*** EXTRACTED DATA ***

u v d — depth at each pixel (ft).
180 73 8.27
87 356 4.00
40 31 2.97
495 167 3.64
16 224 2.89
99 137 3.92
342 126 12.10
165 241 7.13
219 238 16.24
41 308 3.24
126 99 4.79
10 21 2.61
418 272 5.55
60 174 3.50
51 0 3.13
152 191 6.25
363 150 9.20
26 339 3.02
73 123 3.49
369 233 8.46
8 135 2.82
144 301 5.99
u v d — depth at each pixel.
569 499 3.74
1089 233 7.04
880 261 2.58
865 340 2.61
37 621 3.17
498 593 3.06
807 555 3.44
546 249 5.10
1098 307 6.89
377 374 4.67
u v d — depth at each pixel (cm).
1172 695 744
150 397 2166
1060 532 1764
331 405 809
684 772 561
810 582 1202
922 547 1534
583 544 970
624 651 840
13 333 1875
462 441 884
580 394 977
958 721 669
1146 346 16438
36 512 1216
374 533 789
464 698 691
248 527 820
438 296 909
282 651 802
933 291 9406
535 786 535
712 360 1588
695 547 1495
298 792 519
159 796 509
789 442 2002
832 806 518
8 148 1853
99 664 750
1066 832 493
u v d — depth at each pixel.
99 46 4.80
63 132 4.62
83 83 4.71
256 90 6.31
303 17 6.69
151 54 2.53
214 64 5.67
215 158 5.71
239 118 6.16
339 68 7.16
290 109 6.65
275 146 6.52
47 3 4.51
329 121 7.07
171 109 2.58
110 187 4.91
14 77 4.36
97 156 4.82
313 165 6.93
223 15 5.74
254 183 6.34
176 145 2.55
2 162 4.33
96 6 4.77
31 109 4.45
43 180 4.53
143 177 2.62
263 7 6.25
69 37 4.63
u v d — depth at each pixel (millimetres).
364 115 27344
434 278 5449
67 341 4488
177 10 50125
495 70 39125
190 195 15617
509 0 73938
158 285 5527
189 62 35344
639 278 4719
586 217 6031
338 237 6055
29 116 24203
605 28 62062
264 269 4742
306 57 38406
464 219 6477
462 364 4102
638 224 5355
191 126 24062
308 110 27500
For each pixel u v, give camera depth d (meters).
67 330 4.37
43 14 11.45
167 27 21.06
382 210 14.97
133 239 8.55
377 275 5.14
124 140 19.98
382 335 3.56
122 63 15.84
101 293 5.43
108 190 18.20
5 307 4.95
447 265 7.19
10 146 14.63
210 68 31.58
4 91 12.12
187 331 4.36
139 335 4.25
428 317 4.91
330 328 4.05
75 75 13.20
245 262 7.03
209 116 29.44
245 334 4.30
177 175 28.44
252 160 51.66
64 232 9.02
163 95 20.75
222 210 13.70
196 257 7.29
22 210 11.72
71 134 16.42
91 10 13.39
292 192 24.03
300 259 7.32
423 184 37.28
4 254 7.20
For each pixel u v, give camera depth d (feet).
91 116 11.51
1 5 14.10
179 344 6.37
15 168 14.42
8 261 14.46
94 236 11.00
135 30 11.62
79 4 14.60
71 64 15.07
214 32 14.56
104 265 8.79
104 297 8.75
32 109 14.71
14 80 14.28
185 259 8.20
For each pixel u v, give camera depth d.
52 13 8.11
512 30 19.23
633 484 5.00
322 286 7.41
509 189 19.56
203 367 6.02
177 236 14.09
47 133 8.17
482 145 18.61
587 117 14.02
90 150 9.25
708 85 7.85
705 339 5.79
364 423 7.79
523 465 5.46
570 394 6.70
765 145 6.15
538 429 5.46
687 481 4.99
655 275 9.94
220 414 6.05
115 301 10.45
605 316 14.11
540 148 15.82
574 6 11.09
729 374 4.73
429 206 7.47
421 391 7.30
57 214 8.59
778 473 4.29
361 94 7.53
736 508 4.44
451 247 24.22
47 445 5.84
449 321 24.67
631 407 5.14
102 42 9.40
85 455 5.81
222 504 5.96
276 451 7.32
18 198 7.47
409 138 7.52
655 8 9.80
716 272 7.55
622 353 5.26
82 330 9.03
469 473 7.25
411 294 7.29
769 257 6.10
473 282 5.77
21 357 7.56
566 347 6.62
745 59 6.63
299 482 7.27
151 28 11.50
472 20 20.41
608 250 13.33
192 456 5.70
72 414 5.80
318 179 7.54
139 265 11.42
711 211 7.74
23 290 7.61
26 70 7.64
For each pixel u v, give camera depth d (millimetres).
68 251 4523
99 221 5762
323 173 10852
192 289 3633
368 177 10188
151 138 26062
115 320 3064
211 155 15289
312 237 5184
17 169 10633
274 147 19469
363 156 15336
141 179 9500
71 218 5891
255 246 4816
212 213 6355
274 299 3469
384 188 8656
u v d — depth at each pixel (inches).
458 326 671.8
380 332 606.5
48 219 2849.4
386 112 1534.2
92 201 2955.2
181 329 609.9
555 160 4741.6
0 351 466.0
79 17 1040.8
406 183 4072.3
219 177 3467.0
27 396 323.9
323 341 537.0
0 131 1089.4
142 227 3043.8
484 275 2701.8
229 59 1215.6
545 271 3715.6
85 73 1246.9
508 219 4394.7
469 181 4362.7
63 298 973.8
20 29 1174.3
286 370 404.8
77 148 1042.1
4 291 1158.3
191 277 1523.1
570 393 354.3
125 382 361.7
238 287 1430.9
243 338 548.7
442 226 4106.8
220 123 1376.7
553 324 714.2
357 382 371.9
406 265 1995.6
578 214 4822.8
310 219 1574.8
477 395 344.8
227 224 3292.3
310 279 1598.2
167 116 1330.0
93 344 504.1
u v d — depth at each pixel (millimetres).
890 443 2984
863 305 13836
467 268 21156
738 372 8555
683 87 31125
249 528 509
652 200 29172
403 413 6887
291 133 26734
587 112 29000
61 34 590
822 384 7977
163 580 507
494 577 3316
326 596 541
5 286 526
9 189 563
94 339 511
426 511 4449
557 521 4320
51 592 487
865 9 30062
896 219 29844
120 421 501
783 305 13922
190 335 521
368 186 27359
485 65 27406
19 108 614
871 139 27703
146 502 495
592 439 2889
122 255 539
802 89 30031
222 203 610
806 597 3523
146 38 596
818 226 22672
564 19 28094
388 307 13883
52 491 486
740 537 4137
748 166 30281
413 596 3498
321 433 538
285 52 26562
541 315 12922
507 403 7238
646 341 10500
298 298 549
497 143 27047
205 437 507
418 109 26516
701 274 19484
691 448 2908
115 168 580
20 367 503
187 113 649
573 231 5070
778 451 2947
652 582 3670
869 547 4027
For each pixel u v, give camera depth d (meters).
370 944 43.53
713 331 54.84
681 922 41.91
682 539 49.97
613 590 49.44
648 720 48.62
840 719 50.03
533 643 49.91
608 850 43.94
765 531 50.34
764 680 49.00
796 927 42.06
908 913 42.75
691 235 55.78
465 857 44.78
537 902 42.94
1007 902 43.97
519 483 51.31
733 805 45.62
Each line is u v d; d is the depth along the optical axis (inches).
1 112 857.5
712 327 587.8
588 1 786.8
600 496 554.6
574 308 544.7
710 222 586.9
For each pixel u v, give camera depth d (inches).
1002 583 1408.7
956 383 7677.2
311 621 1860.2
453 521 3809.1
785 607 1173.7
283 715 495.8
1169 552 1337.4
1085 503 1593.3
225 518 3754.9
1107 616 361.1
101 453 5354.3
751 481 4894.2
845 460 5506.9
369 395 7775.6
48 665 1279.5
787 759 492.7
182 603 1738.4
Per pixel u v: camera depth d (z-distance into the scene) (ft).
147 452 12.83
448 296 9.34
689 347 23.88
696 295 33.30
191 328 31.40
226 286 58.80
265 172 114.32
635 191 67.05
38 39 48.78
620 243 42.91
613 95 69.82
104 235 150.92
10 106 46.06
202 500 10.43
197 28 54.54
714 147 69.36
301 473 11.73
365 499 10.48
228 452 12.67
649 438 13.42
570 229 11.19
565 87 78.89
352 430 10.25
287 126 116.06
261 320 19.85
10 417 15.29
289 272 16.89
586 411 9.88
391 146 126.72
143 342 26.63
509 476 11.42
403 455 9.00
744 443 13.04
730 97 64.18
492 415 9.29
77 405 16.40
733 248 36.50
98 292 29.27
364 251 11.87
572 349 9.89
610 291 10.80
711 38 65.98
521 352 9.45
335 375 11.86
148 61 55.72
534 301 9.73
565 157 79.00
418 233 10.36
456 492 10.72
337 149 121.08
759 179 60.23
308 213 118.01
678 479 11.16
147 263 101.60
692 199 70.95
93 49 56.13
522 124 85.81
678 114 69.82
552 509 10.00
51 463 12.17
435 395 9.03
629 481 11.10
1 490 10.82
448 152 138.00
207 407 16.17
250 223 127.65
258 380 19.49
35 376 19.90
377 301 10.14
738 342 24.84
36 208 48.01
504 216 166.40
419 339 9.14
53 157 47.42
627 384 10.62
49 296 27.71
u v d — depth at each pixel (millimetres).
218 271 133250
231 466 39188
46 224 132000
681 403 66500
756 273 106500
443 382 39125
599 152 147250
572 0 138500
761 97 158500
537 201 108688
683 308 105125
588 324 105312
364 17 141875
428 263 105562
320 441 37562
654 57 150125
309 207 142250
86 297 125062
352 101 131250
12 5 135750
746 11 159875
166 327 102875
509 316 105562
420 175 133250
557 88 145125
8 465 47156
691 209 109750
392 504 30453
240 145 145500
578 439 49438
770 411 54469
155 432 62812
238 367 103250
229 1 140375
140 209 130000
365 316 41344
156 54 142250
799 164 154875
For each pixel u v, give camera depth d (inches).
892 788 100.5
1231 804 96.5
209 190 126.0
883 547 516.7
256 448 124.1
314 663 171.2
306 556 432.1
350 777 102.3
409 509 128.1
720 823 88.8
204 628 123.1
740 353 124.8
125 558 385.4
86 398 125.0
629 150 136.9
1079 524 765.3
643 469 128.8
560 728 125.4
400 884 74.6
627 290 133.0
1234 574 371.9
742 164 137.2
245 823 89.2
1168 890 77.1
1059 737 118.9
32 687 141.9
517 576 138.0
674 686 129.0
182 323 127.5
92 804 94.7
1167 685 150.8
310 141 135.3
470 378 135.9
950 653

***

▶ _WORK REQUIRED_
Retype only the stretch of lines above starting at the one with "787 759 492.7" and stopping at the one with "228 452 12.67", exactly as written, with both kept.

▶ _RESPONSE_
787 759 492.7
182 603 1738.4
Per pixel u v: camera depth d (z-distance into the scene) (ft).
147 452 12.83
448 296 9.34
689 347 23.88
696 295 33.30
191 328 31.40
226 286 58.80
265 172 114.32
635 191 67.05
38 39 48.78
620 243 42.91
613 95 69.82
104 235 150.92
10 106 46.06
202 500 10.43
197 28 54.54
714 147 69.36
301 473 11.73
365 499 10.48
228 452 12.67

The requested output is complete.